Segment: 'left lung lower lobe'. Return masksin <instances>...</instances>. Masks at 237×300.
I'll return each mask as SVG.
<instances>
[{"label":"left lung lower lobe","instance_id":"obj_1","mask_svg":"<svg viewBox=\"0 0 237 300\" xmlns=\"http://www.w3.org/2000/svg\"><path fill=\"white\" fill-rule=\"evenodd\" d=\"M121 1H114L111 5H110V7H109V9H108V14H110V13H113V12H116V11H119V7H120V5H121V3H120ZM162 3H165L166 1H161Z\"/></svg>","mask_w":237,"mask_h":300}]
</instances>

__What the exercise asks__. Convert the listing into a Markdown table with one row per line and two columns, Row and Line. Leave out blank lines.

__Expected answer__.
| Row | Line |
|---|---|
| 1 | Segment: 'left lung lower lobe'. Return masksin <instances>...</instances>. Masks at 237×300. |
| 2 | I'll return each mask as SVG. |
| 3 | <instances> |
| 4 | [{"label":"left lung lower lobe","instance_id":"obj_1","mask_svg":"<svg viewBox=\"0 0 237 300\" xmlns=\"http://www.w3.org/2000/svg\"><path fill=\"white\" fill-rule=\"evenodd\" d=\"M121 1H114L111 5H110V7H109V9H108V14H110V13H113V12H116V11H119V7H120V5H121V3H120ZM162 3H165L166 1H161Z\"/></svg>","mask_w":237,"mask_h":300}] |
| 5 | </instances> |